Görev Yönergesi: İkizler burcundaki dolunayı konu alan metni, hiçbir değişiklik yapmadan baştan sona aynen yineleyin.

Metin Alıntısı:
“Çok büyük bir uzaklık, çok fazla olanaksızlıklar vardı sizinle aramızda; aynı oyunu oynamıştık, ancak siz hala canlıydınız ve size gerçeği anlatmanın bir yolu yoktu.” Julio Cortazar
Son zamanlarda sıkça tanık olduğumuz vahşet ve ifşaların eşzamanlılığını tanımlar nitelikte bir dolunay yaşıyoruz. Ay’ın Mars’ı örttüğü ama ilkel dürtülerin örtüsünün kalktığı bir göksel kombinasyondayız. İkizler burcunda gerçekleşmekte olan bu dolunay gecesinde, içinden geçtiğimiz ve anlam vermekte zorlandığımız bu sürecin içini biraz açalım istiyorum.

Verilen Bilgiler:
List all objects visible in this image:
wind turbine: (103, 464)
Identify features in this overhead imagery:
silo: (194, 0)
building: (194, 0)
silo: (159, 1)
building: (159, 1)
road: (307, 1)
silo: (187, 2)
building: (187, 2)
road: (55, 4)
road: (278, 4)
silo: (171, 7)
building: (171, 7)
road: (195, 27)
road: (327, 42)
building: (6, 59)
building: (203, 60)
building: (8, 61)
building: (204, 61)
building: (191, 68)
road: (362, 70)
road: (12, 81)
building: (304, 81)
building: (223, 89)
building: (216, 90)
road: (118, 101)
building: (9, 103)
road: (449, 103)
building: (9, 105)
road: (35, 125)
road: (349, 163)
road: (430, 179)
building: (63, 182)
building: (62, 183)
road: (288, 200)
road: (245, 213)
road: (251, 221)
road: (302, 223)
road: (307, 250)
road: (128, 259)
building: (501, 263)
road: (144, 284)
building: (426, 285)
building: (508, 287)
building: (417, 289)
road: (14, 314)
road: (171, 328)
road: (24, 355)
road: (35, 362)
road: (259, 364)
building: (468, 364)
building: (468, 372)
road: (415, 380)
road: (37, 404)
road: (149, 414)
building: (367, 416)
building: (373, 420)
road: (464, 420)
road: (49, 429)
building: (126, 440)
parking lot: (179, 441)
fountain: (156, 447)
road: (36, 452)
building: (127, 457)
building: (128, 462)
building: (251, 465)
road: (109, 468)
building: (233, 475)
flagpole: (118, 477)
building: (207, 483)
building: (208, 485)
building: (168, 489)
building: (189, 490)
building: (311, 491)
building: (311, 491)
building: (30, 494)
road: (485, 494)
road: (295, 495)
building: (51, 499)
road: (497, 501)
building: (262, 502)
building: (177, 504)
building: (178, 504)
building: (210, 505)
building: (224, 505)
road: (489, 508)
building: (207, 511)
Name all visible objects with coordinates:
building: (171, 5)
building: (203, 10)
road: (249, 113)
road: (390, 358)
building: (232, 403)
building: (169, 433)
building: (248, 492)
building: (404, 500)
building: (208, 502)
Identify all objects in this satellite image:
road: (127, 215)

Alıştırma Yanıtı:
“Çok büyük bir uzaklık, çok fazla olanaksızlıklar vardı sizinle aramızda; aynı oyunu oynamıştık, ancak siz hala canlıydınız ve size gerçeği anlatmanın bir yolu yoktu.” Julio Cortazar
Son zamanlarda sıkça tanık olduğumuz vahşet ve ifşaların eşzamanlılığını tanımlar nitelikte bir dolunay yaşıyoruz. Ay’ın Mars’ı örttüğü ama ilkel dürtülerin örtüsünün kalktığı bir göksel kombinasyondayız. İkizler burcunda gerçekleşmekte olan bu dolunay gecesinde, içinden geçtiğimiz ve anlam vermekte zorlandığımız bu sürecin içini biraz açalım istiyorum.